[Assignment]: Output the whole listing exactly, except for the pictures in it.

[Data for the task]:

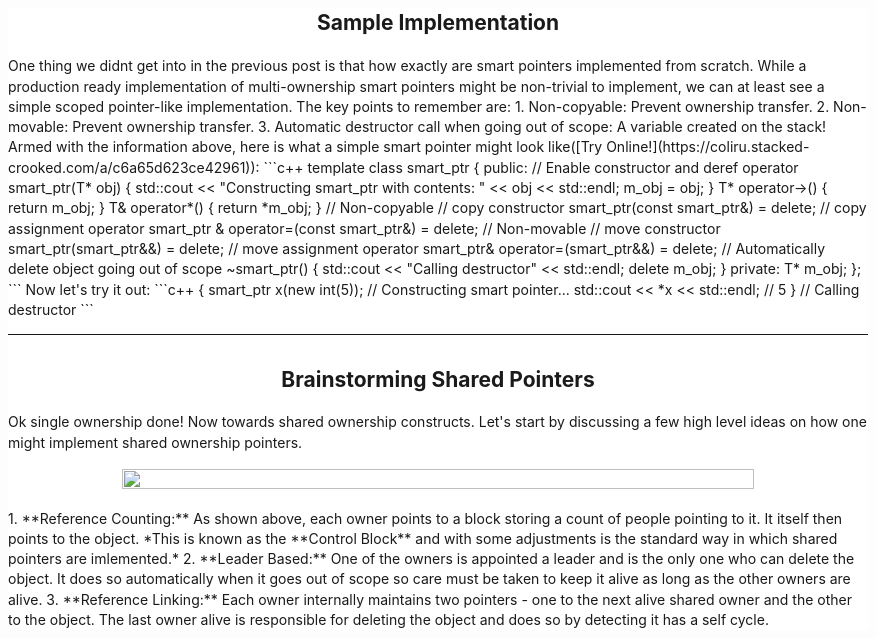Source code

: <center><h2 id="impl">Sample Implementation</h2></center>
One thing we didnt get into in the previous post is that how exactly are smart pointers implemented from scratch. While a production ready implementation of multi-ownership smart pointers might be non-trivial to implement, we can at least see a simple scoped pointer-like implementation. The key points to remember are:
1. Non-copyable: Prevent ownership transfer.
2. Non-movable: Prevent ownership transfer.
3. Automatic destructor call when going out of scope: A variable created on the stack!<br>
Armed with the information above, here is what a simple smart pointer might look like([Try Online!](https://coliru.stacked-crooked.com/a/c6a65d623ce42961)):
```c++
template <typename T>
class smart_ptr {
    public:
    // Enable constructor and deref operator
    smart_ptr(T* obj) {
        std::cout << "Constructing smart_ptr with contents: " << obj << std::endl;
        m_obj = obj;
    }
    T* operator->() { return m_obj; }
    T& operator*() { return *m_obj; }
    // Non-copyable
    // copy constructor
    smart_ptr(const smart_ptr&) = delete;
    // copy assignment operator
    smart_ptr & operator=(const smart_ptr&) = delete;
    // Non-movable
    // move constructor
    smart_ptr(smart_ptr&&) = delete;
    // move assignment operator
    smart_ptr& operator=(smart_ptr&&) = delete;
    // Automatically delete object going out of scope
    ~smart_ptr() {
        std::cout << "Calling destructor" << std::endl;
        delete m_obj;
    }
    private:
    T* m_obj;
};
```
Now let's try it out:
```c++
{
  smart_ptr<int> x(new int(5)); // Constructing smart pointer...
  std::cout << *x << std::endl; // 5
} // Calling destructor
```

---
<center><h2 id="brainstorming">Brainstorming Shared Pointers</h2></center>
Ok single ownership done! Now towards shared ownership constructs. Let's start by discussing a few high level ideas on how one might implement shared ownership pointers.
<figure>
    <center><a href="{{ site.url }}/images/smartptr/SharedOwnerVariants.png"><img src="{{ site.url }}/images/smartptr/SharedOwnerVariants.png" alt="" height="90%" width="90%" align="middle" /></a></center>
</figure>
1. **Reference Counting:** As shown above, each owner points to a block storing a count of people pointing to it. It itself then points to the object. *This is known as the **Control Block** and with some adjustments is the standard way in which shared pointers are imlemented.*
2. **Leader Based:** One of the owners is appointed a leader and is the only one who can delete the object. It does so automatically when it goes out of scope so care must be taken to keep it alive as long as the other owners are alive.
3. **Reference Linking:** Each owner internally maintains two pointers - one to the next alive shared owner and the other to the object. The last owner alive is responsible for deleting the object and does so by detecting it has a self cycle.
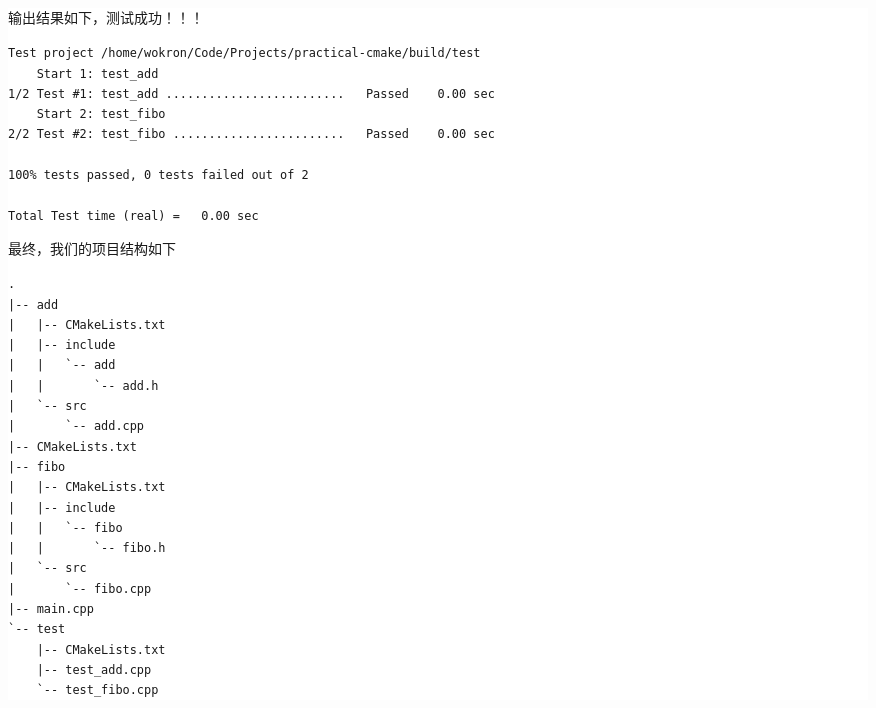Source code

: 输出结果如下，测试成功！！！
```text
Test project /home/wokron/Code/Projects/practical-cmake/build/test
    Start 1: test_add
1/2 Test #1: test_add .........................   Passed    0.00 sec
    Start 2: test_fibo
2/2 Test #2: test_fibo ........................   Passed    0.00 sec

100% tests passed, 0 tests failed out of 2

Total Test time (real) =   0.00 sec
```

最终，我们的项目结构如下
```text
.
|-- add
|   |-- CMakeLists.txt
|   |-- include
|   |   `-- add
|   |       `-- add.h
|   `-- src
|       `-- add.cpp
|-- CMakeLists.txt
|-- fibo
|   |-- CMakeLists.txt
|   |-- include
|   |   `-- fibo
|   |       `-- fibo.h
|   `-- src
|       `-- fibo.cpp
|-- main.cpp
`-- test
    |-- CMakeLists.txt
    |-- test_add.cpp
    `-- test_fibo.cpp
```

[Completed task]:
Source code

: <center><h2 id="impl">Sample Implementation</h2></center>
One thing we didnt get into in the previous post is that how exactly are smart pointers implemented from scratch. While a production ready implementation of multi-ownership smart pointers might be non-trivial to implement, we can at least see a simple scoped pointer-like implementation. The key points to remember are:
1. Non-copyable: Prevent ownership transfer.
2. Non-movable: Prevent ownership transfer.
3. Automatic destructor call when going out of scope: A variable created on the stack!<br>
Armed with the information above, here is what a simple smart pointer might look like([Try Online!](https://coliru.stacked-crooked.com/a/c6a65d623ce42961)):
```c++
template <typename T>
class smart_ptr {
    public:
    // Enable constructor and deref operator
    smart_ptr(T* obj) {
        std::cout << "Constructing smart_ptr with contents: " << obj << std::endl;
        m_obj = obj;
    }
    T* operator->() { return m_obj; }
    T& operator*() { return *m_obj; }
    // Non-copyable
    // copy constructor
    smart_ptr(const smart_ptr&) = delete;
    // copy assignment operator
    smart_ptr & operator=(const smart_ptr&) = delete;
    // Non-movable
    // move constructor
    smart_ptr(smart_ptr&&) = delete;
    // move assignment operator
    smart_ptr& operator=(smart_ptr&&) = delete;
    // Automatically delete object going out of scope
    ~smart_ptr() {
        std::cout << "Calling destructor" << std::endl;
        delete m_obj;
    }
    private:
    T* m_obj;
};
```
Now let's try it out:
```c++
{
  smart_ptr<int> x(new int(5)); // Constructing smart pointer...
  std::cout << *x << std::endl; // 5
} // Calling destructor
```

---
<center><h2 id="brainstorming">Brainstorming Shared Pointers</h2></center>
Ok single ownership done! Now towards shared ownership constructs. Let's start by discussing a few high level ideas on how one might implement shared ownership pointers.
<figure>
    <center><a href="{{ site.url }}/images/smartptr/SharedOwnerVariants.png"><img src="{{ site.url }}/images/smartptr/SharedOwnerVariants.png" alt="" height="90%" width="90%" align="middle" /></a></center>
</figure>
1. **Reference Counting:** As shown above, each owner points to a block storing a count of people pointing to it. It itself then points to the object. *This is known as the **Control Block** and with some adjustments is the standard way in which shared pointers are imlemented.*
2. **Leader Based:** One of the owners is appointed a leader and is the only one who can delete the object. It does so automatically when it goes out of scope so care must be taken to keep it alive as long as the other owners are alive.
3. **Reference Linking:** Each owner internally maintains two pointers - one to the next alive shared owner and the other to the object. The last owner alive is responsible for deleting the object and does so by detecting it has a self cycle.
Source code

: 输出结果如下，测试成功！！！
```text
Test project /home/wokron/Code/Projects/practical-cmake/build/test
    Start 1: test_add
1/2 Test #1: test_add .........................   Passed    0.00 sec
    Start 2: test_fibo
2/2 Test #2: test_fibo ........................   Passed    0.00 sec

100% tests passed, 0 tests failed out of 2

Total Test time (real) =   0.00 sec
```

最终，我们的项目结构如下
```text
.
|-- add
|   |-- CMakeLists.txt
|   |-- include
|   |   `-- add
|   |       `-- add.h
|   `-- src
|       `-- add.cpp
|-- CMakeLists.txt
|-- fibo
|   |-- CMakeLists.txt
|   |-- include
|   |   `-- fibo
|   |       `-- fibo.h
|   `-- src
|       `-- fibo.cpp
|-- main.cpp
`-- test
    |-- CMakeLists.txt
    |-- test_add.cpp
    `-- test_fibo.cpp
```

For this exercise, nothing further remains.